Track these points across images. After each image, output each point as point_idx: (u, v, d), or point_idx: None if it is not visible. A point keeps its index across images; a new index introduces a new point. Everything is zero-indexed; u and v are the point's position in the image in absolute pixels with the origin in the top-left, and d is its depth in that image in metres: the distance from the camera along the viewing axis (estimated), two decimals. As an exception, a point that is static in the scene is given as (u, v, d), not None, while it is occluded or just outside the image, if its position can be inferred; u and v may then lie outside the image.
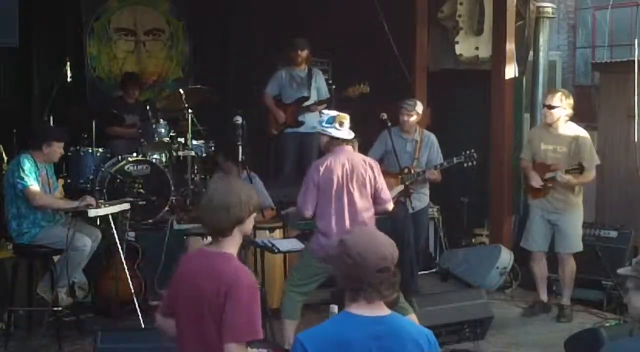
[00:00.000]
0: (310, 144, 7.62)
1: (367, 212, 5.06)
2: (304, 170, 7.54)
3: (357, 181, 5.01)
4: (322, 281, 5.08)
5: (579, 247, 6.20)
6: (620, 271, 2.82)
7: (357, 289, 2.62)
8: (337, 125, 5.00)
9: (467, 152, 6.40)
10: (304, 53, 7.64)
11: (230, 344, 2.82)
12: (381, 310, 2.64)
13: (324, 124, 5.07)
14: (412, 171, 6.39)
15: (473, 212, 8.09)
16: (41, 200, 5.53)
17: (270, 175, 7.86)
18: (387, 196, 5.21)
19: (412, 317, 4.72)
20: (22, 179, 5.46)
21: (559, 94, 6.16)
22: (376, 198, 5.11)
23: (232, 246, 3.01)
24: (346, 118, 5.05)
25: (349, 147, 5.08)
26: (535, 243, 6.33)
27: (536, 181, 6.15)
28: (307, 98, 7.62)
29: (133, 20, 8.82)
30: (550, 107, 6.07)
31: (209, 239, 3.12)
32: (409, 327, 2.67)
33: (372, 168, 5.10)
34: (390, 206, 5.25)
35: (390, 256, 2.63)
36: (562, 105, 6.05)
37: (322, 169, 5.00)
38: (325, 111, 5.31)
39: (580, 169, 5.99)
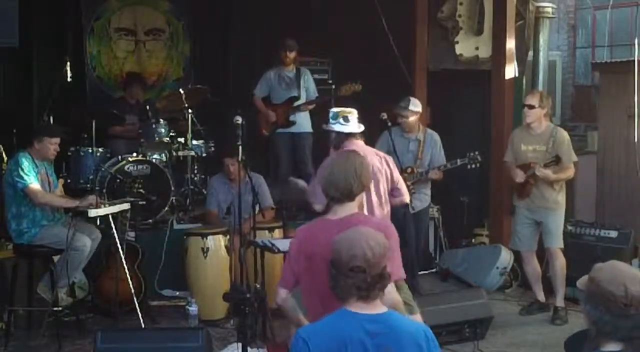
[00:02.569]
0: (302, 143, 7.64)
1: (382, 210, 4.91)
2: (297, 170, 7.55)
3: (373, 177, 4.95)
4: None
5: (562, 243, 6.23)
6: (579, 283, 2.59)
7: (338, 287, 2.65)
8: (341, 120, 4.89)
9: (471, 154, 6.35)
10: (292, 54, 7.65)
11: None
12: (377, 307, 2.66)
13: (329, 121, 5.01)
14: (415, 171, 6.39)
15: (473, 212, 8.09)
16: (43, 198, 5.54)
17: (265, 174, 7.85)
18: (404, 188, 5.10)
19: (417, 316, 4.69)
20: (22, 178, 5.46)
21: (538, 94, 6.30)
22: (393, 191, 4.99)
23: (355, 209, 3.45)
24: (351, 113, 4.94)
25: (359, 142, 4.92)
26: (522, 243, 6.36)
27: (519, 176, 6.15)
28: (297, 98, 7.62)
29: (133, 20, 8.83)
30: (531, 107, 6.13)
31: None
32: (405, 325, 2.67)
33: (387, 162, 4.99)
34: (407, 198, 5.15)
35: (362, 256, 2.61)
36: (541, 105, 6.11)
37: None
38: (333, 109, 5.18)
39: (556, 161, 6.02)
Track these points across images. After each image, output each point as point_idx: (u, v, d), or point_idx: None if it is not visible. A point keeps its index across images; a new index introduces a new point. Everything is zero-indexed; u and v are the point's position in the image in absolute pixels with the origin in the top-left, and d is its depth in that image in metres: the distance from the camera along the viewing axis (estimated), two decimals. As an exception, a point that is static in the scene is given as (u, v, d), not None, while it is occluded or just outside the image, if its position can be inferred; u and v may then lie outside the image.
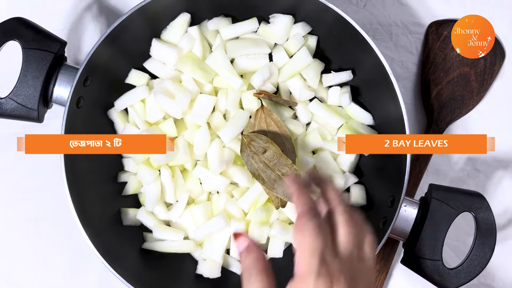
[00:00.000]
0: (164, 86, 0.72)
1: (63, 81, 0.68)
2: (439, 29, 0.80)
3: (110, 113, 0.76)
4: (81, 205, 0.67)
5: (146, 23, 0.72)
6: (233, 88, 0.73)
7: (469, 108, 0.81)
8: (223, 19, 0.75)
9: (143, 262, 0.74)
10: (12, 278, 0.82)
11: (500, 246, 0.79)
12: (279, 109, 0.75)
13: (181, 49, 0.73)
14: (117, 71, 0.75)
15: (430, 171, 0.81)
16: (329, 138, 0.75)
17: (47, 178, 0.82)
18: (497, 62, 0.80)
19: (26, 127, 0.81)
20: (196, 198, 0.76)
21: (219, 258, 0.73)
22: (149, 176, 0.72)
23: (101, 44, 0.67)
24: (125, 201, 0.77)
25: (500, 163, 0.82)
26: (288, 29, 0.74)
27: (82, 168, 0.70)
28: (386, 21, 0.82)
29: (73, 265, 0.82)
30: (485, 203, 0.66)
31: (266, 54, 0.74)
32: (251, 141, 0.70)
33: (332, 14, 0.67)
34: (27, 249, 0.82)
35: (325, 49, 0.77)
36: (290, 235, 0.73)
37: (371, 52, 0.67)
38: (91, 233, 0.67)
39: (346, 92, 0.75)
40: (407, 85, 0.82)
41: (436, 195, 0.66)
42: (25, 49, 0.67)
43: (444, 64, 0.80)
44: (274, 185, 0.69)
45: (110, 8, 0.81)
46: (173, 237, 0.74)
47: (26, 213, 0.82)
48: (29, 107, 0.67)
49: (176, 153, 0.72)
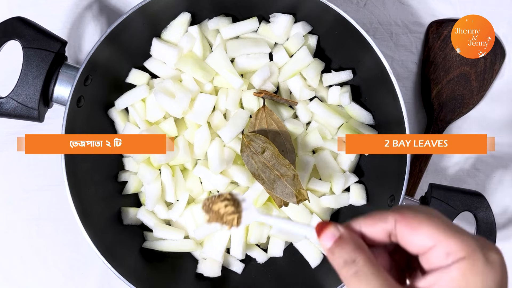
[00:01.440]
0: (165, 86, 0.72)
1: (63, 80, 0.68)
2: (439, 29, 0.80)
3: (111, 112, 0.76)
4: (81, 205, 0.67)
5: (146, 23, 0.72)
6: (233, 88, 0.73)
7: (469, 108, 0.81)
8: (223, 18, 0.75)
9: (143, 261, 0.74)
10: (13, 278, 0.82)
11: (500, 246, 0.79)
12: (279, 109, 0.75)
13: (182, 48, 0.73)
14: (117, 71, 0.75)
15: (430, 171, 0.81)
16: (329, 137, 0.75)
17: (48, 178, 0.82)
18: (497, 62, 0.80)
19: (26, 127, 0.81)
20: (197, 197, 0.76)
21: (219, 257, 0.73)
22: (150, 175, 0.72)
23: (102, 44, 0.67)
24: (126, 200, 0.77)
25: (500, 163, 0.82)
26: (288, 28, 0.74)
27: (83, 167, 0.70)
28: (386, 20, 0.82)
29: (73, 265, 0.82)
30: (485, 203, 0.66)
31: (266, 53, 0.74)
32: (251, 141, 0.70)
33: (332, 13, 0.67)
34: (28, 249, 0.82)
35: (325, 49, 0.77)
36: (290, 235, 0.73)
37: (371, 51, 0.67)
38: (92, 232, 0.67)
39: (346, 91, 0.75)
40: (407, 84, 0.82)
41: (436, 194, 0.66)
42: (26, 48, 0.67)
43: (444, 63, 0.80)
44: (274, 185, 0.69)
45: (111, 8, 0.81)
46: (174, 236, 0.74)
47: (27, 213, 0.82)
48: (29, 107, 0.67)
49: (176, 153, 0.72)
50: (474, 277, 0.38)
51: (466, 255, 0.38)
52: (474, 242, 0.39)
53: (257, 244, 0.77)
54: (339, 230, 0.41)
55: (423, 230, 0.39)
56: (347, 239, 0.40)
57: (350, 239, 0.40)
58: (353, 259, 0.40)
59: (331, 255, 0.41)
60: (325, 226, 0.42)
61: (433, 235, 0.39)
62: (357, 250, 0.40)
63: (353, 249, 0.40)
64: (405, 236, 0.40)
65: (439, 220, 0.39)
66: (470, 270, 0.38)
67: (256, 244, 0.76)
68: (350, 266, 0.39)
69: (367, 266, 0.39)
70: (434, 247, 0.39)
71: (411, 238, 0.39)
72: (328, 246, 0.41)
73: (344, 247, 0.40)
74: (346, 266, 0.40)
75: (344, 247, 0.40)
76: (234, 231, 0.59)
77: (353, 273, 0.39)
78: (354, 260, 0.39)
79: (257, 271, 0.77)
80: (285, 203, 0.71)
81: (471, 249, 0.38)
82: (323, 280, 0.72)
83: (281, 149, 0.71)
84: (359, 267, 0.39)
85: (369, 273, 0.38)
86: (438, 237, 0.39)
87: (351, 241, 0.40)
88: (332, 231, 0.41)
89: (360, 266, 0.39)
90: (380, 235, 0.41)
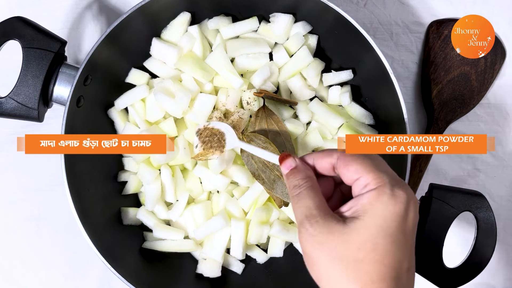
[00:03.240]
0: (164, 86, 0.72)
1: (63, 80, 0.68)
2: (440, 28, 0.80)
3: (110, 112, 0.76)
4: (81, 205, 0.67)
5: (146, 22, 0.71)
6: (233, 88, 0.73)
7: (470, 108, 0.81)
8: (223, 18, 0.75)
9: (143, 262, 0.74)
10: (12, 277, 0.82)
11: (501, 246, 0.79)
12: (279, 109, 0.75)
13: (181, 48, 0.73)
14: (117, 70, 0.75)
15: (430, 171, 0.81)
16: (330, 137, 0.75)
17: (47, 178, 0.82)
18: (498, 62, 0.80)
19: (26, 127, 0.81)
20: (196, 197, 0.76)
21: (219, 257, 0.73)
22: (149, 175, 0.72)
23: (101, 43, 0.67)
24: (125, 200, 0.77)
25: (500, 163, 0.82)
26: (289, 28, 0.74)
27: (82, 167, 0.70)
28: (387, 20, 0.82)
29: (73, 265, 0.82)
30: (485, 203, 0.66)
31: (266, 53, 0.74)
32: (251, 141, 0.70)
33: (332, 13, 0.67)
34: (28, 249, 0.82)
35: (325, 48, 0.77)
36: (290, 235, 0.73)
37: (372, 51, 0.67)
38: (91, 233, 0.67)
39: (347, 91, 0.75)
40: (408, 84, 0.82)
41: (437, 194, 0.66)
42: (25, 48, 0.67)
43: (444, 63, 0.80)
44: (274, 185, 0.69)
45: (110, 7, 0.81)
46: (173, 236, 0.74)
47: (27, 213, 0.82)
48: (29, 107, 0.67)
49: (176, 153, 0.72)
50: (378, 204, 0.47)
51: (377, 187, 0.47)
52: (387, 178, 0.48)
53: (257, 244, 0.76)
54: (295, 162, 0.53)
55: (353, 166, 0.49)
56: (299, 169, 0.52)
57: (301, 169, 0.52)
58: (300, 184, 0.51)
59: (287, 179, 0.53)
60: (286, 157, 0.54)
61: (358, 170, 0.49)
62: (304, 178, 0.51)
63: (301, 177, 0.51)
64: (340, 169, 0.50)
65: (368, 160, 0.49)
66: (376, 198, 0.47)
67: (256, 244, 0.76)
68: (296, 189, 0.51)
69: (307, 190, 0.50)
70: (358, 180, 0.49)
71: (344, 172, 0.50)
72: (285, 172, 0.53)
73: (296, 175, 0.52)
74: (294, 189, 0.51)
75: (296, 175, 0.52)
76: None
77: (296, 194, 0.50)
78: (301, 185, 0.51)
79: (257, 271, 0.77)
80: (285, 203, 0.70)
81: (382, 183, 0.47)
82: (323, 280, 0.72)
83: (281, 149, 0.71)
84: (301, 190, 0.50)
85: (307, 195, 0.50)
86: (361, 172, 0.49)
87: (302, 171, 0.52)
88: (290, 162, 0.53)
89: (303, 189, 0.50)
90: (327, 167, 0.52)
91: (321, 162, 0.52)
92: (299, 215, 0.49)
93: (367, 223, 0.46)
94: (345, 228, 0.47)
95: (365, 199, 0.47)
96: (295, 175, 0.52)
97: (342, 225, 0.47)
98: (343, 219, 0.48)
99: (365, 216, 0.47)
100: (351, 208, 0.48)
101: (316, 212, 0.48)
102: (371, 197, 0.47)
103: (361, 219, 0.47)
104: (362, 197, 0.48)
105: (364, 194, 0.48)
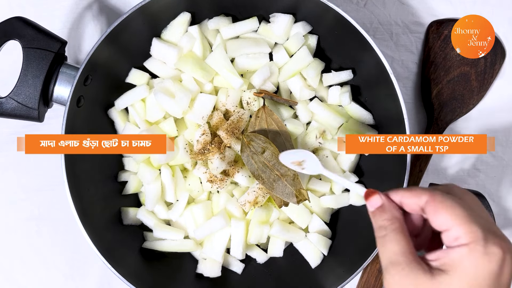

-.-.-

**YOUR INSTRUCTIONS**. In the records above, find the line containing "30: (550, 107, 6.07)" and the line containing "31: (266, 54, 0.74)", then give both of them again word for word along with every line between. Omit any pictures.

**YOUR SOLUTION**.
30: (550, 107, 6.07)
31: (209, 239, 3.12)
32: (409, 327, 2.67)
33: (372, 168, 5.10)
34: (390, 206, 5.25)
35: (390, 256, 2.63)
36: (562, 105, 6.05)
37: (322, 169, 5.00)
38: (325, 111, 5.31)
39: (580, 169, 5.99)
[00:02.569]
0: (302, 143, 7.64)
1: (382, 210, 4.91)
2: (297, 170, 7.55)
3: (373, 177, 4.95)
4: None
5: (562, 243, 6.23)
6: (579, 283, 2.59)
7: (338, 287, 2.65)
8: (341, 120, 4.89)
9: (471, 154, 6.35)
10: (292, 54, 7.65)
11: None
12: (377, 307, 2.66)
13: (329, 121, 5.01)
14: (415, 171, 6.39)
15: (473, 212, 8.09)
16: (43, 198, 5.54)
17: (265, 174, 7.85)
18: (404, 188, 5.10)
19: (417, 316, 4.69)
20: (22, 178, 5.46)
21: (538, 94, 6.30)
22: (393, 191, 4.99)
23: (355, 209, 3.45)
24: (351, 113, 4.94)
25: (359, 142, 4.92)
26: (522, 243, 6.36)
27: (519, 176, 6.15)
28: (297, 98, 7.62)
29: (133, 20, 8.83)
30: (531, 107, 6.13)
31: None
32: (405, 325, 2.67)
33: (387, 162, 4.99)
34: (407, 198, 5.15)
35: (362, 256, 2.61)
36: (541, 105, 6.11)
37: None
38: (333, 109, 5.18)
39: (556, 161, 6.02)
Track these points across images. After each image, output each point as point_idx: (u, v, d), or point_idx: None if it is not visible. A point keeps its index across images; a new index introduces a new point. Everything is zero-indexed; u and v are the point's position in the image in absolute pixels with the origin in the top-left, and d is its depth in that image in metres: the distance from the camera along the viewing axis (estimated), two decimals. As an exception, a point that is static in the scene is given as (u, v, d), not None, while it is occluded or just outside the image, if its position can be inferred; u and v may then lie outside the image.
[00:00.000]
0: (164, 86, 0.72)
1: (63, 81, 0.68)
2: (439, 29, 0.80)
3: (110, 113, 0.76)
4: (81, 205, 0.67)
5: (146, 23, 0.72)
6: (233, 88, 0.73)
7: (469, 108, 0.81)
8: (223, 19, 0.75)
9: (143, 262, 0.74)
10: (12, 278, 0.82)
11: (500, 246, 0.79)
12: (279, 109, 0.75)
13: (181, 49, 0.73)
14: (117, 71, 0.75)
15: (430, 171, 0.81)
16: (329, 138, 0.75)
17: (47, 178, 0.82)
18: (497, 62, 0.80)
19: (26, 127, 0.81)
20: (196, 198, 0.76)
21: (219, 258, 0.73)
22: (149, 176, 0.72)
23: (101, 44, 0.67)
24: (125, 201, 0.77)
25: (500, 163, 0.82)
26: (288, 29, 0.74)
27: (82, 168, 0.70)
28: (386, 21, 0.82)
29: (73, 265, 0.82)
30: (485, 203, 0.66)
31: (266, 54, 0.74)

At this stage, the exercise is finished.